In late 2006, a U.S. Food and Drug Administration advisory committee recommended that the 2004 black box warning regarding suicidality in pediatric patients receiving antidepressants be extended to include young adults.

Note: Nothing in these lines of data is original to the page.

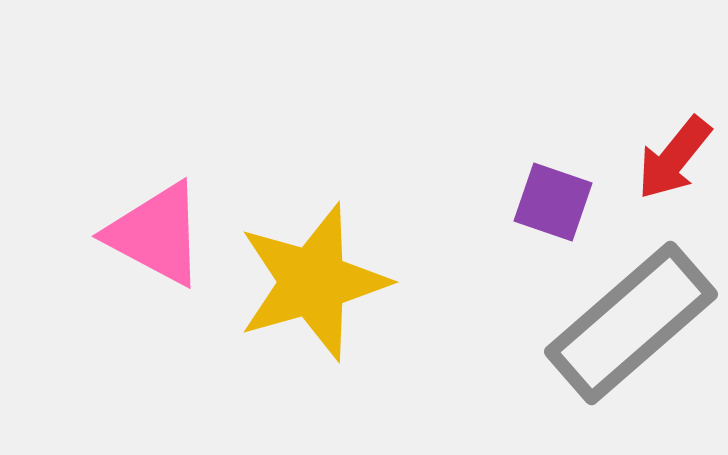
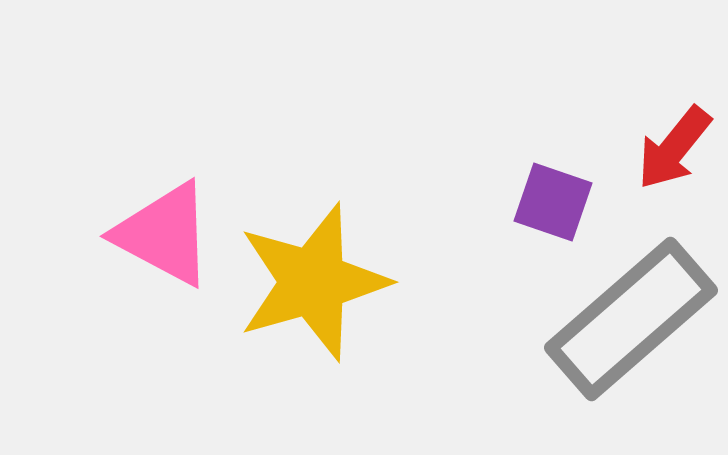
red arrow: moved 10 px up
pink triangle: moved 8 px right
gray rectangle: moved 4 px up
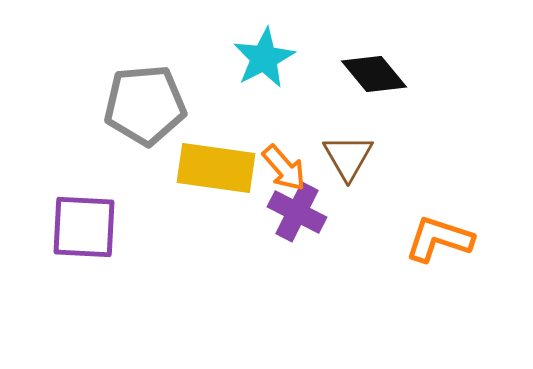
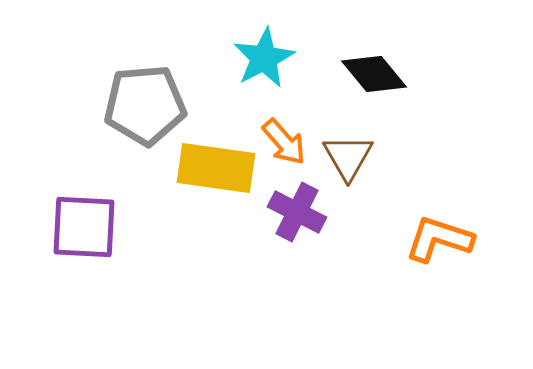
orange arrow: moved 26 px up
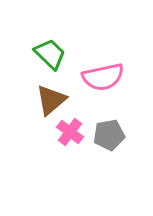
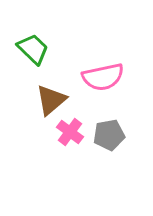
green trapezoid: moved 17 px left, 5 px up
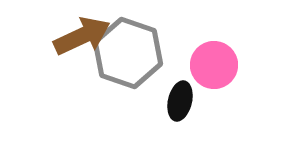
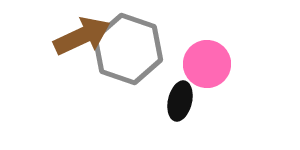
gray hexagon: moved 4 px up
pink circle: moved 7 px left, 1 px up
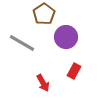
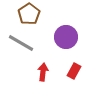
brown pentagon: moved 15 px left
gray line: moved 1 px left
red arrow: moved 11 px up; rotated 144 degrees counterclockwise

This study examined the relationship between antidepressant treatment and suicide attempts in adult patients in the Veterans Administration health care system.

METHOD

The authors analyzed data on 226,866 veterans who received a diagnosis of depression in 2003 or 2004, had at least 6 months of follow-up, and had no history of depression from 2000 to 2002. Suicide attempt rates overall as well as before and after initiation of antidepressant therapy were compared for patients who received selective serotonin reuptake inhibitors (SSRIs), new-generation non-serotonergic-specific (non-SSRI) antidepressants (bupropion, mirtazapine, nefazodone, and venlafaxine), tricyclic antidepressants, or no antidepressant. Age group analyses were also performed.

RESULTS

Suicide attempt rates were lower among patients who were treated with antidepressants than among those who were not, with a statistically significant odds ratio for SSRIs and tricyclics. For SSRIs versus no antidepressant, this effect was significant in all adult age groups. Suicide attempt rates were also higher prior to treatment than after the start of treatment, with a significant relative risk for SSRIs and for non-SSRIs. For SSRIs, this effect was seen in all adult age groups and was significant in all but the 18-25 group.

CONCLUSIONS

These findings suggest that SSRI treatment has a protective effect in all adult age groups. They do not support the hypothesis that SSRI treatment places patients at greater risk of suicide.

摘要

目的

2006年末,美国食品药品监督管理局咨询委员会建议,将2004年关于接受抗抑郁药治疗的儿科患者自杀倾向的黑框警告扩展至年轻成年人。本研究调查了退伍军人管理局医疗保健系统中成年患者抗抑郁药治疗与自杀未遂之间的关系。

方法

作者分析了2003年或2004年被诊断为抑郁症、至少随访6个月且在2000年至2002年无抑郁病史的226,866名退伍军人的数据。比较了接受选择性5-羟色胺再摄取抑制剂(SSRI)、新一代非5-羟色胺特异性(非SSRI)抗抑郁药(安非他酮、米氮平、奈法唑酮和文拉法辛)、三环类抗抑郁药或未接受抗抑郁药治疗的患者的总体自杀未遂率以及开始抗抑郁治疗前后的自杀未遂率。还进行了年龄组分析。

结果

接受抗抑郁药治疗的患者自杀未遂率低于未接受治疗的患者,SSRI和三环类药物的优势比具有统计学意义。对于SSRI与未使用抗抑郁药的情况,这种影响在所有成年年龄组中均显著。治疗前的自杀未遂率也高于开始治疗后,SSRI和非SSRI的相对风险显著。对于SSRI,这种影响在所有成年年龄组中均可见,除18 - 25岁组外均具有显著性。

结论

这些发现表明,SSRI治疗对所有成年年龄组均具有保护作用。它们不支持SSRI治疗会使患者自杀风险更高的假设。